Nonetheless, the collection does represent if not a full smorgasbord at least a lovely little graze of sorts. Dip in here and there ignoring the printed order of the collection, and a good time may be had.

Themes abound, repetitiously.

Among the leitmotifs that one trips on again and again are vomiting and/or belching, being fat, being gay or perceived as acting as if you are gay when you may or may not be, the arts (writing primarily, but also dance and photography, and cinema) and death—lots and lots of death, many sad, some horrid, nearly all lonely.

So much is crammed in the pages of this brief collection. And so much of it is so very rich the reader begins by “Part Four: 41–50” to understand that the stories contained here are no so much unfinished as they are distilled. Were they allowed to swell, allowing for backstories and foreshadowing and such, this material would have represented the work of several lifetimes. Thus Mr.

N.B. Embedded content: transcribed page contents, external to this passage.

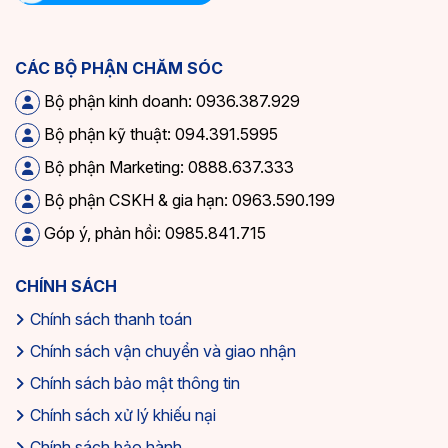
CÁC BỘ PHẬN CHĂM SÓC
Bộ phận kinh doanh: 0936.387.929
Bộ phận kỹ thuật: 094.391.5995
Bộ phận Marketing: 0888.637.333
Bộ phận CSKH & gia hạn: 0963.590.199
Góp ý, phản hồi: 0985.841.715
CHÍNH SÁCH
Chính sách thanh toán
Chính sách vận chuyển và giao nhận
Chính sách bảo mật thông tin
Chính sách xử lý khiếu nại
Chính sách bảo hành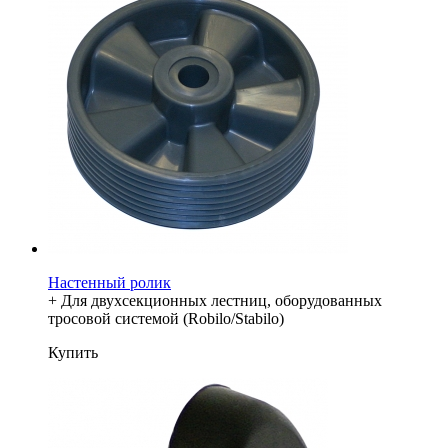
Настенный ролик
+ Для двухсекционных лестниц, оборудованных
тросовой системой (Robilo/Stabilo)
Купить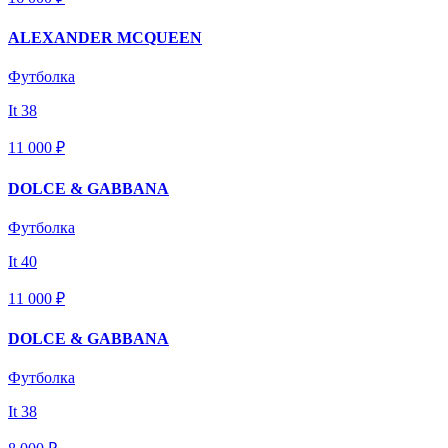
ALEXANDER MCQUEEN
Футболка
It 38
11 000 ₽
DOLCE & GABBANA
Футболка
It 40
11 000 ₽
DOLCE & GABBANA
Футболка
It 38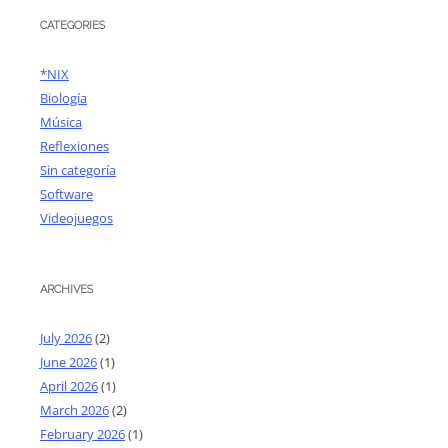
CATEGORIES
*NIX
Biología
Música
Reflexiones
Sin categoría
Software
Videojuegos
ARCHIVES
July 2026
(2)
June 2026
(1)
April 2026
(1)
March 2026
(2)
February 2026
(1)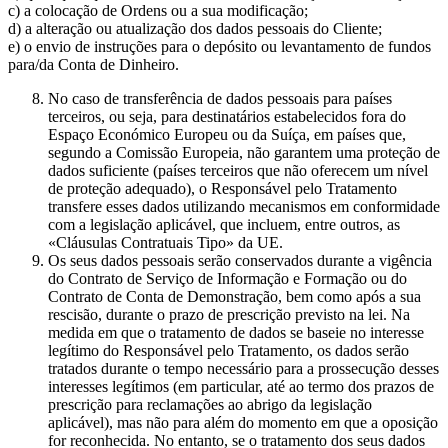
c) a colocação de Ordens ou a sua modificação;
d) a alteração ou atualização dos dados pessoais do Cliente;
e) o envio de instruções para o depósito ou levantamento de fundos
para/da Conta de Dinheiro.
No caso de transferência de dados pessoais para países
terceiros, ou seja, para destinatários estabelecidos fora do
Espaço Económico Europeu ou da Suíça, em países que,
segundo a Comissão Europeia, não garantem uma proteção de
dados suficiente (países terceiros que não oferecem um nível
de proteção adequado), o Responsável pelo Tratamento
transfere esses dados utilizando mecanismos em conformidade
com a legislação aplicável, que incluem, entre outros, as
«Cláusulas Contratuais Tipo» da UE.
Os seus dados pessoais serão conservados durante a vigência
do Contrato de Serviço de Informação e Formação ou do
Contrato de Conta de Demonstração, bem como após a sua
rescisão, durante o prazo de prescrição previsto na lei. Na
medida em que o tratamento de dados se baseie no interesse
legítimo do Responsável pelo Tratamento, os dados serão
tratados durante o tempo necessário para a prossecução desses
interesses legítimos (em particular, até ao termo dos prazos de
prescrição para reclamações ao abrigo da legislação
aplicável), mas não para além do momento em que a oposição
for reconhecida. No entanto, se o tratamento dos seus dados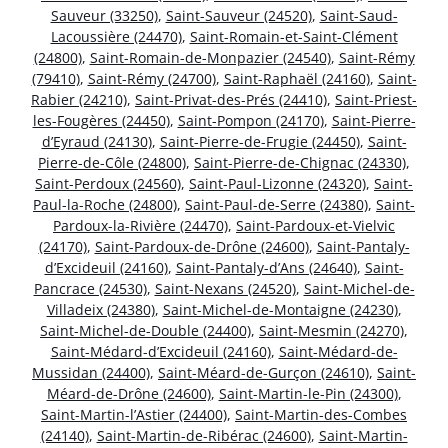
Sauveur (33250)
,
Saint-Sauveur (24520)
,
Saint-Saud-
Lacoussière (24470)
,
Saint-Romain-et-Saint-Clément
(24800)
,
Saint-Romain-de-Monpazier (24540)
,
Saint-Rémy
(79410)
,
Saint-Rémy (24700)
,
Saint-Raphaël (24160)
,
Saint-
Rabier (24210)
,
Saint-Privat-des-Prés (24410)
,
Saint-Priest-
les-Fougères (24450)
,
Saint-Pompon (24170)
,
Saint-Pierre-
d’Eyraud (24130)
,
Saint-Pierre-de-Frugie (24450)
,
Saint-
Pierre-de-Côle (24800)
,
Saint-Pierre-de-Chignac (24330)
,
Saint-Perdoux (24560)
,
Saint-Paul-Lizonne (24320)
,
Saint-
Paul-la-Roche (24800)
,
Saint-Paul-de-Serre (24380)
,
Saint-
Pardoux-la-Rivière (24470)
,
Saint-Pardoux-et-Vielvic
(24170)
,
Saint-Pardoux-de-Drône (24600)
,
Saint-Pantaly-
d’Excideuil (24160)
,
Saint-Pantaly-d’Ans (24640)
,
Saint-
Pancrace (24530)
,
Saint-Nexans (24520)
,
Saint-Michel-de-
Villadeix (24380)
,
Saint-Michel-de-Montaigne (24230)
,
Saint-Michel-de-Double (24400)
,
Saint-Mesmin (24270)
,
Saint-Médard-d’Excideuil (24160)
,
Saint-Médard-de-
Mussidan (24400)
,
Saint-Méard-de-Gurçon (24610)
,
Saint-
Méard-de-Drône (24600)
,
Saint-Martin-le-Pin (24300)
,
Saint-Martin-l’Astier (24400)
,
Saint-Martin-des-Combes
(24140)
,
Saint-Martin-de-Ribérac (24600)
,
Saint-Martin-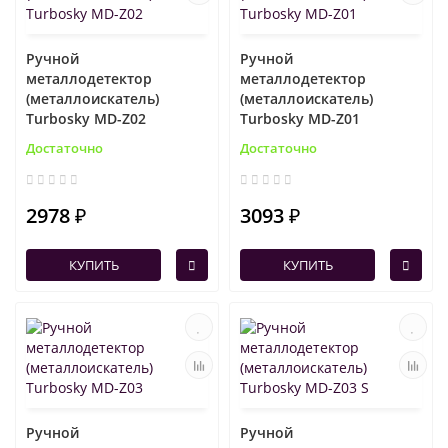
Ручной
Ручной
металлодетектор
металлодетектор
(металлоискатель)
(металлоискатель)
Turbosky MD-Z02
Turbosky MD-Z01
Достаточно
Достаточно
2978 ₽
3093 ₽
КУПИТЬ
КУПИТЬ
Ручной
Ручной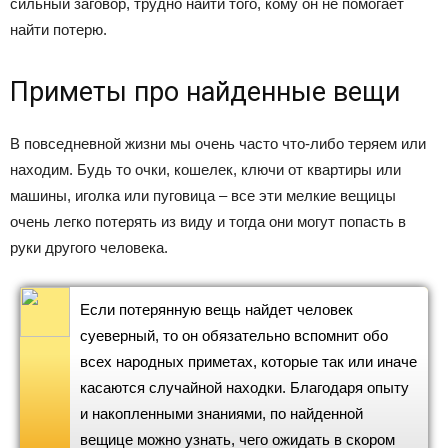
сильный заговор, трудно найти того, кому он не помогает
найти потерю.
Приметы про найденные вещи
В повседневной жизни мы очень часто что-либо теряем или
находим. Будь то очки, кошелек, ключи от квартиры или
машины, иголка или пуговица – все эти мелкие вещицы
очень легко потерять из виду и тогда они могут попасть в
руки другого человека.
Если потерянную вещь найдет человек
суеверный, то он обязательно вспомнит обо
всех народных приметах, которые так или иначе
касаются случайной находки. Благодаря опыту
и накопленными знаниями, по найденной
вещице можно узнать, чего ожидать в скором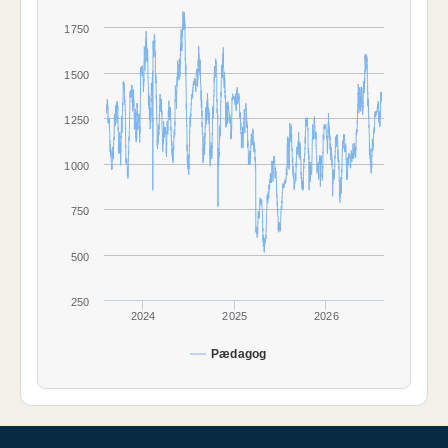
1750
1500
1250
1000
750
500
250
2024
2025
2026
Pædagog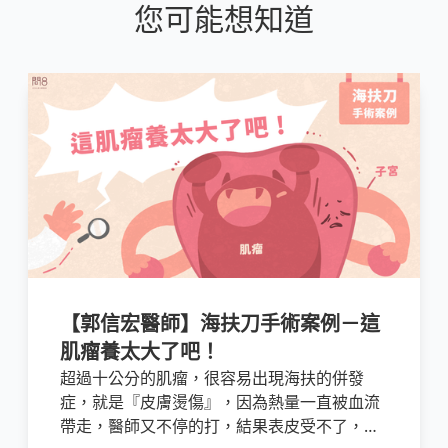
您可能想知道
【郭信宏醫師】海扶刀手術案例－這
肌瘤養太大了吧！
超過十公分的肌瘤，很容易出現海扶的併發
症，就是『皮膚燙傷』，因為熱量一直被血流
帶走，醫師又不停的打，結果表皮受不了，起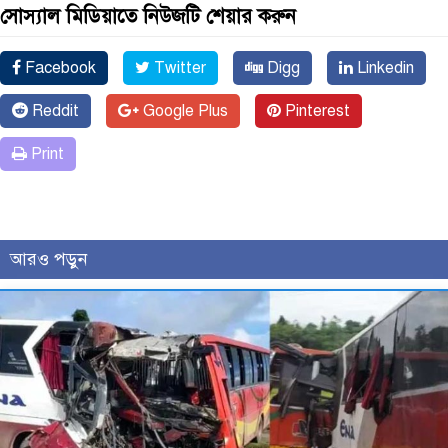
সোস্যাল মিডিয়াতে নিউজটি শেয়ার করুন
Facebook
Twitter
Digg
Linkedin
Reddit
Google Plus
Pinterest
Print
আরও পড়ুন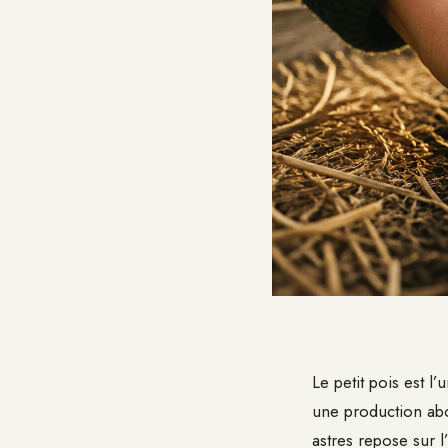
Le petit pois est l
une production abo
astres repose sur l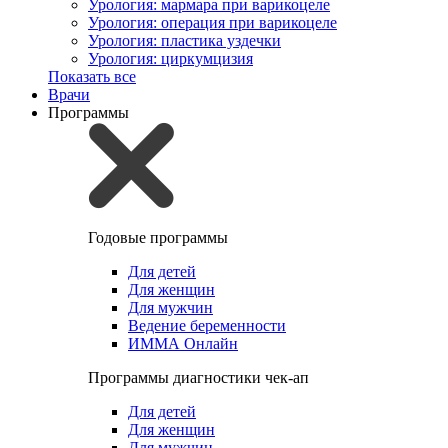
Урология: мармара при варикоцеле
Урология: операция при варикоцеле
Урология: пластика уздечки
Урология: циркумцизия
Показать все
Врачи
Программы
Годовые программы
Для детей
Для женщин
Для мужчин
Ведение беременности
ИММА Онлайн
Программы диагностики чек-ап
Для детей
Для женщин
Для мужчин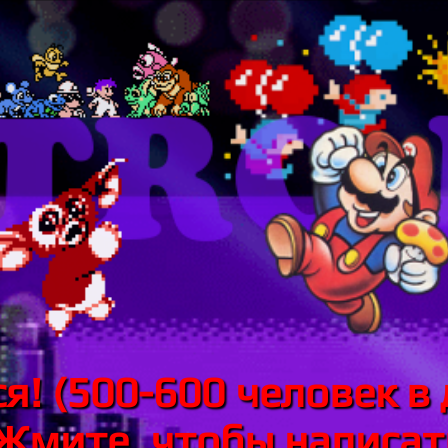
я! (500-600 человек в 
 Жмите, чтобы написать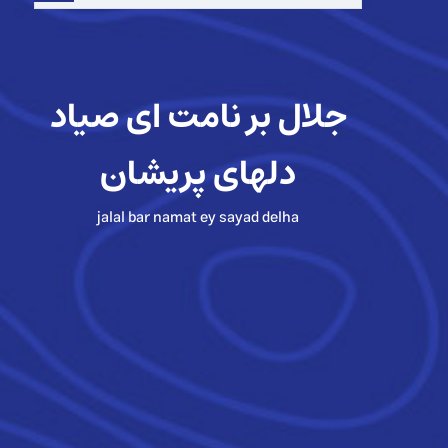
جلال بر نامت ای صیاد
دلهای پریشان
jalal bar namat ey sayad delha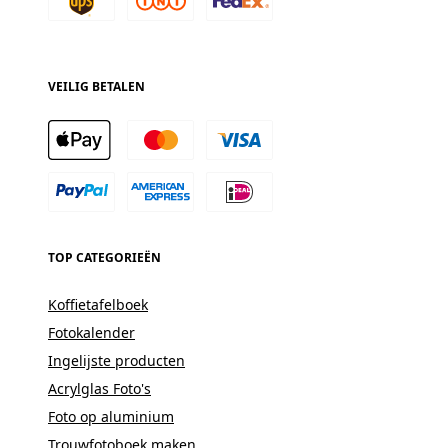
VEILIG BETALEN
TOP CATEGORIEËN
Koffietafelboek
Fotokalender
Ingelijste producten
Acrylglas Foto's
Foto op aluminium
Trouwfotoboek maken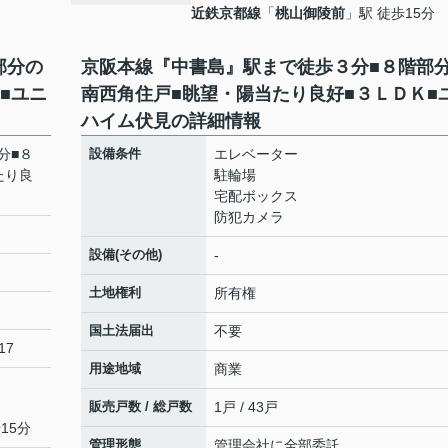
7
近鉄京都線
「
桃山御陵前
」駅 徒歩15分
部分の
京阪本線『中書島』駅まで徒歩３分■８階部
■ユニ
南西角住戸■眺望・陽当たり良好■３ＬＤＫ■
ハイム伏見の詳細情報
分■８
設備条件
エレベーター
たり良
駐輪場
宅配ボックス
防犯カメラ
設備(その他)
-
土地権利
所有権
国土法届出
不要
17
用途地域
商業
販売戸数 / 総戸数
1戸 / 43戸
15分
管理形態
管理会社に全部委託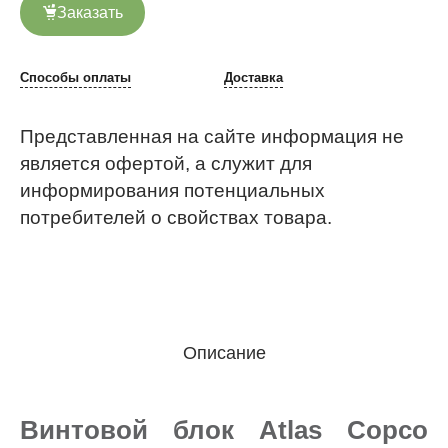
Заказать
Способы оплаты
Доставка
Представленная на сайте информация не
является офертой, а служит для
информирования потенциальных
потребителей о свойствах товара.
Описание
Винтовой блок Atlas Copco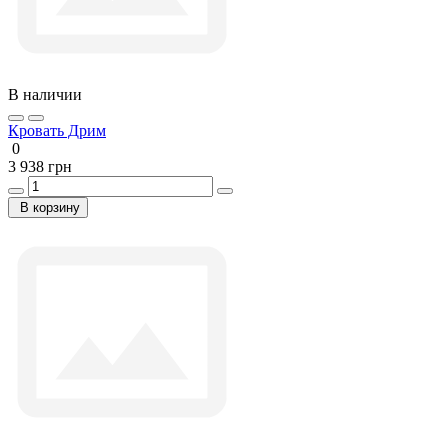
В наличии
Кровать Дрим
0
3 938 грн
В корзину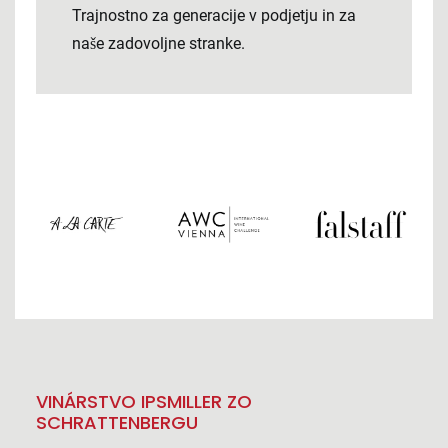
Trajnostno za generacije v podjetju in za
naše zadovoljne stranke.
VINÁRSTVO IPSMILLER ZO
SCHRATTENBERGU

McVey only does what he must in condensing what otherwise would have used up so much paper.

There is one story that stands above the rest: “The Meaning of Bennett Cerf.” Suffice to say it is written as a response to watching the Game Show Network in the middle of the night. It is the only story I’ve ever read that uses both the word oleaginous and cocksucker in one place. And along with several other tales in a collection that reads like one of Robin Williams’ more erratic stand up performances, “The Meaning of Bennett Cerf” is completely sublime.